Former board member Derrick Nehrenberg wondered if getting voter approval for $750,000 was enough. “Under the current proposal that would only allow $375,000 for non-profit operational funding,’ he said. “I could see a situation where everyone wants a piece of the pie but there isn’t enough pie to go around.”
“I agree with Derrick,” said board member Earl Marshall. “We can’t push too big, but we should do enough to have an impact.”
Nehrenberg suggested perhaps the proposed percentage allocations be adjusted to provide more to the non-profits. “We know those needs are big,” he said.
“Seeing what we are seeing right now in the county, we can’t plan enough and this is an opportunity,” added Crested Butte Mountain Bike Association executive director Dave Ochs.

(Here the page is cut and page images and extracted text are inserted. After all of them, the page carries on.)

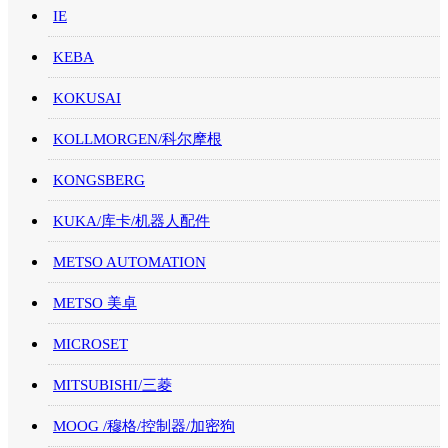
IE
KEBA
KOKUSAI
KOLLMORGEN/科尔摩根
KONGSBERG
KUKA/库卡/机器人配件
METSO AUTOMATION
METSO 美卓
MICROSET
MITSUBISHI/三菱
MOOG /穆格/控制器/加密狗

“We understand this will not bring in enough to solve all the issues we have now,” said Peterson. “It is meant to help catalyze and be a tool to assist with projects and operations. It won’t be enough to build a turf field on its own for example, but it could help partners accomplish needed projects.”
“There are definitely needs and planning for the long-term is good, but it is hard to raise taxes so if there is a real shot at it, don’t overshoot and miss it,” said Puckett Daniels. “I am hearing a lot while campaigning from people stressing over their property taxes, especially the cumulative impact of various taxes. It is a tension to deal with.”
“I agree,” said Hall. “It is a difficult balancing act. It is not a good year to ask people to raise their taxes with gas at $5 a gallon and inflation at 8%. I hear people saying they won’t vote for any tax. The need is there but it is an uphill struggle. The lower number might be more palatable.”
Peterson said the district has not conducted a public poll on the viability of the tax proposal but has been reaching out to stakeholders. More public engagement will be forthcoming. Puckett Daniels suggested starting with a few focus groups that could provide targeted feedback.
Peterson encouraged any citizen to reach out to her or any board member with ideas and feedback. Their emails are listed on the Met Rec website (gcmetrec.com).
“The board will make a decision in July whether to proceed with the mill levy and then we have to set up the language with the county,” said Peterson. “So any feedback is appreciated.”